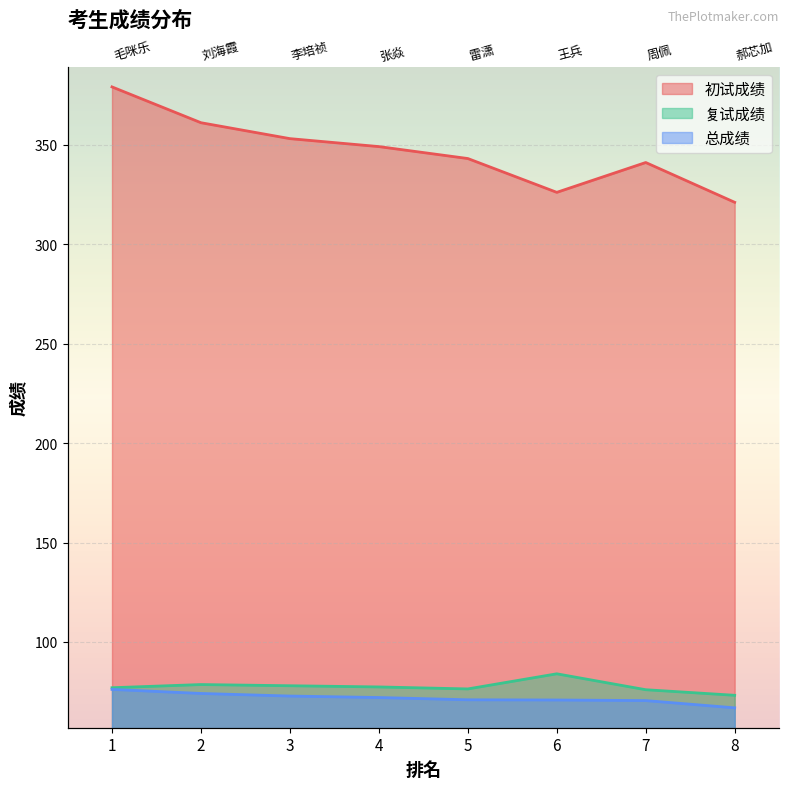

Which label corresponds to the largest value in the chart?

1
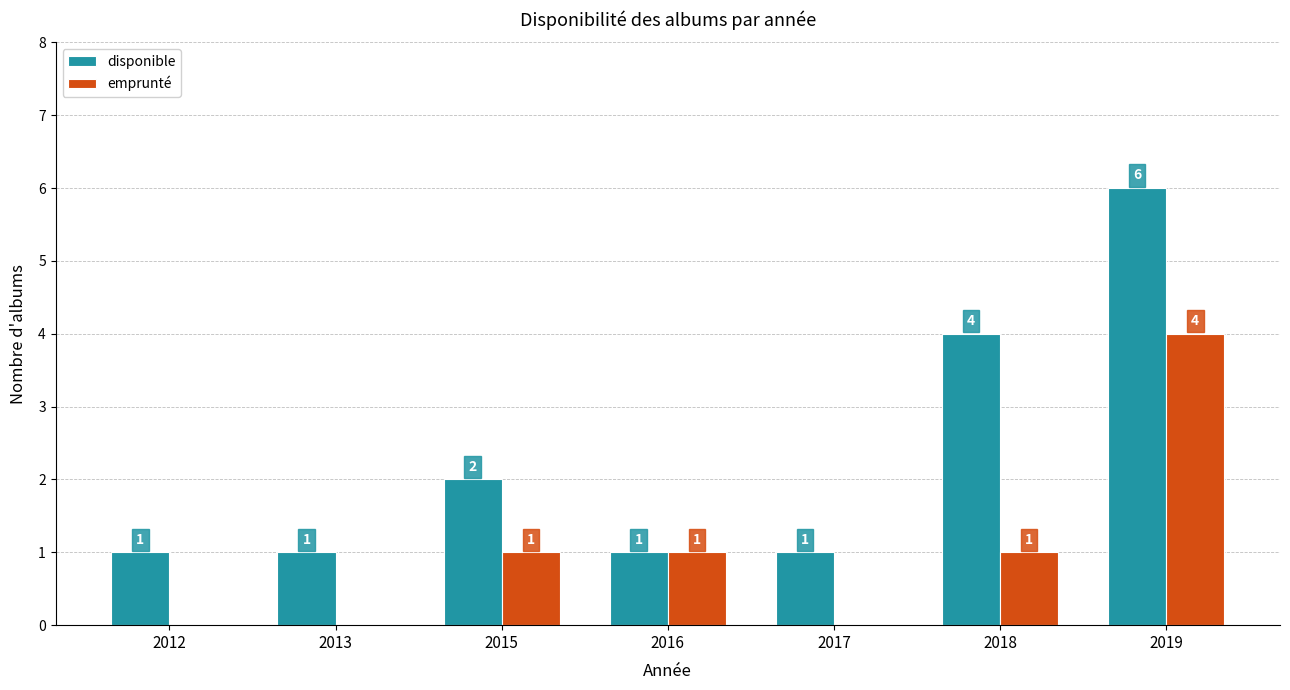

What is the spread (max minus min) of values at 2013?

1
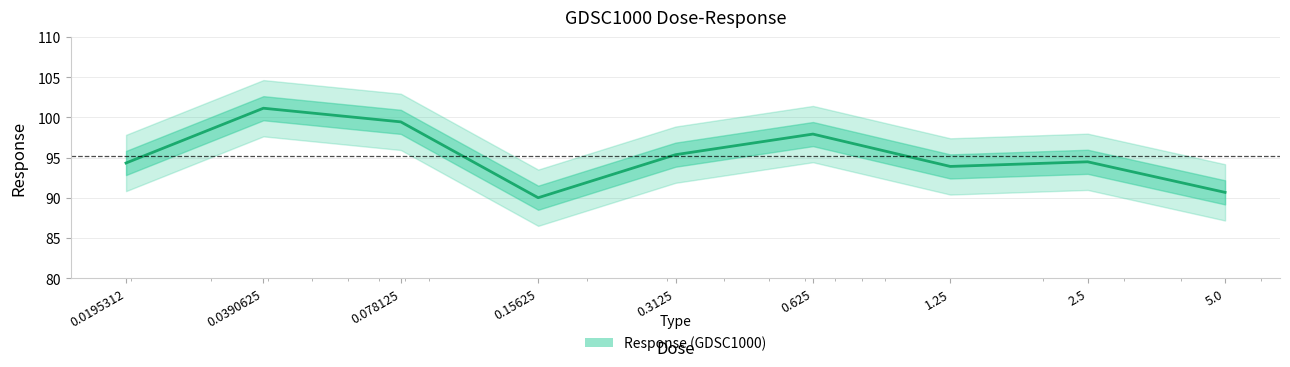

What is the difference between the values at 0.0195312 and 5.0?

3.7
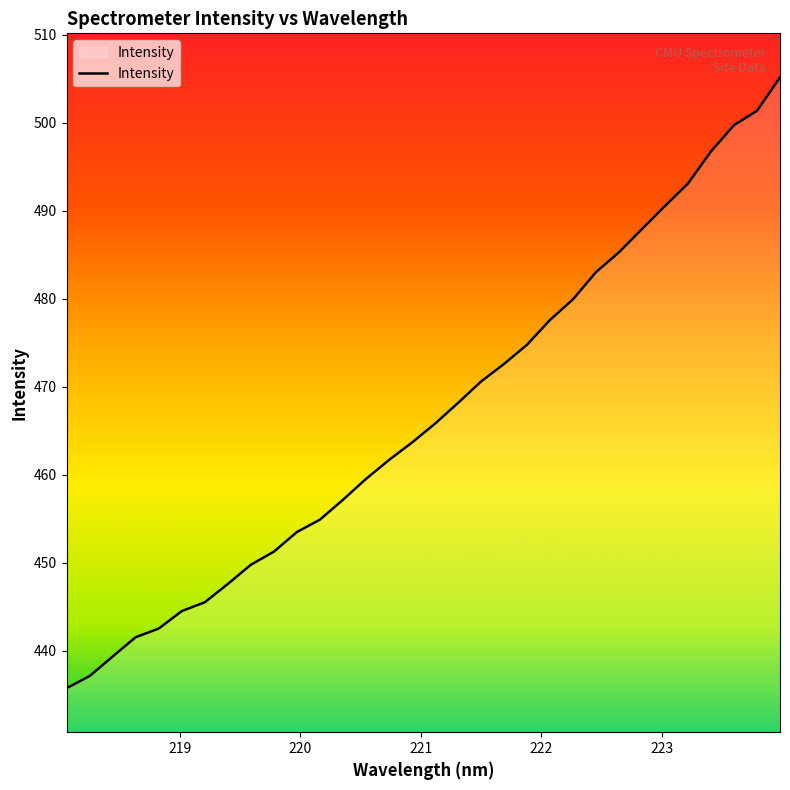

What is the minimum value shown in the chart?

435.8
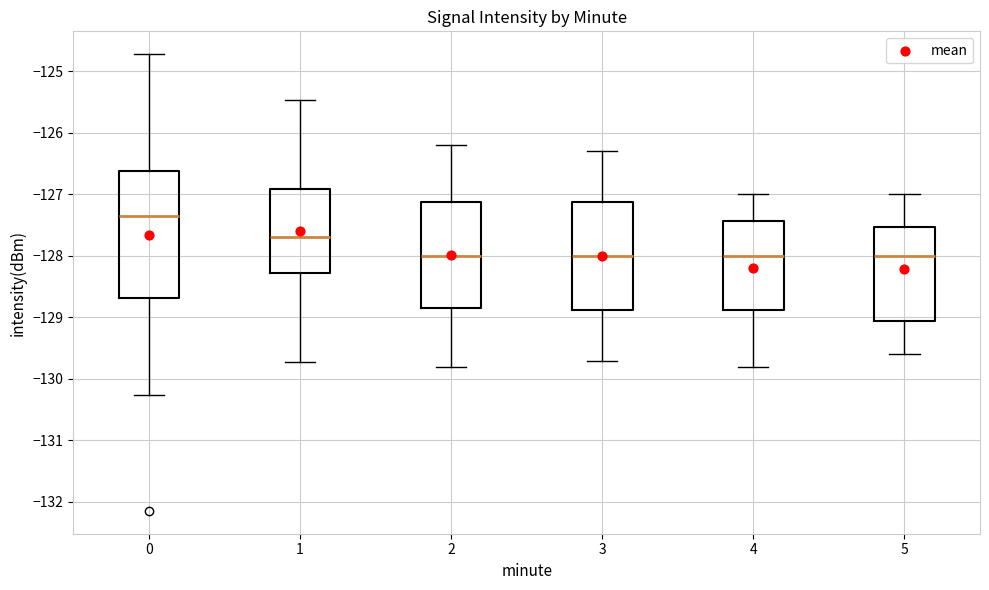

Where does the upper whisker of the box at x = 4 end on the y-axis? The values are not printed on the chart, so give them approximately, as read against the axis.

-127.0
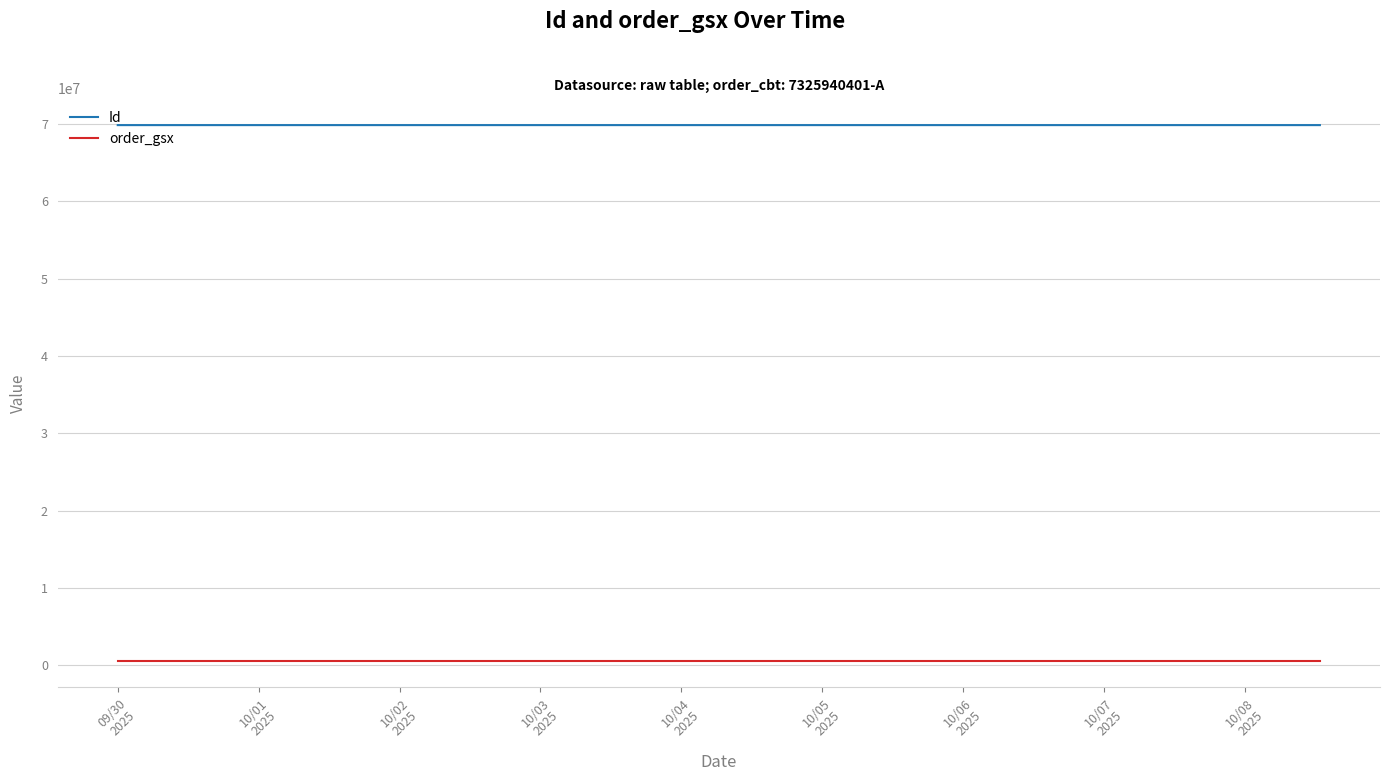

What is the minimum value for Id?

69866727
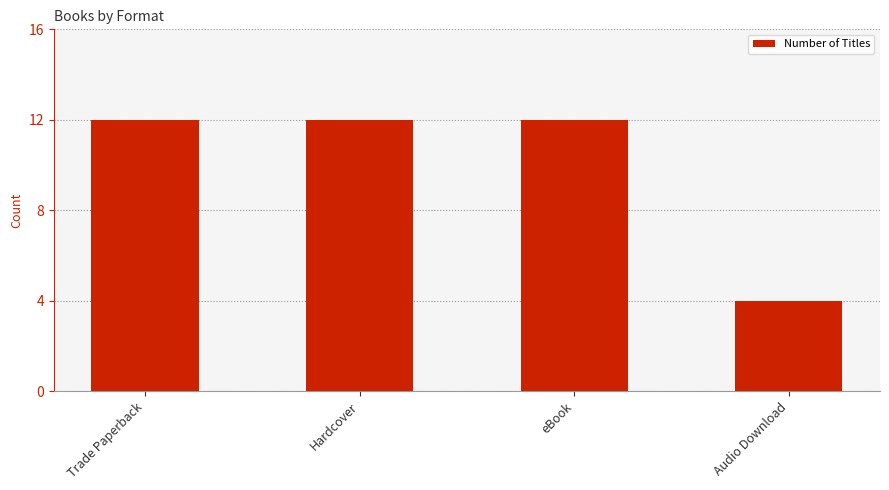

The value at eBook is 7. True or false?

False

## DIRECTIONS
Reproduce all of the entries above verbatim, leaving out the pictures.

## ANSWER TO THE EXERCISE
Which label corresponds to the largest value in the chart?

1

What is the spread (max minus min) of values at 2013?

1

What is the difference between the values at 0.0195312 and 5.0?

3.7

What is the minimum value shown in the chart?

435.8

Where does the upper whisker of the box at x = 4 end on the y-axis? The values are not printed on the chart, so give them approximately, as read against the axis.

-127.0

What is the minimum value for Id?

69866727

The value at eBook is 7. True or false?

False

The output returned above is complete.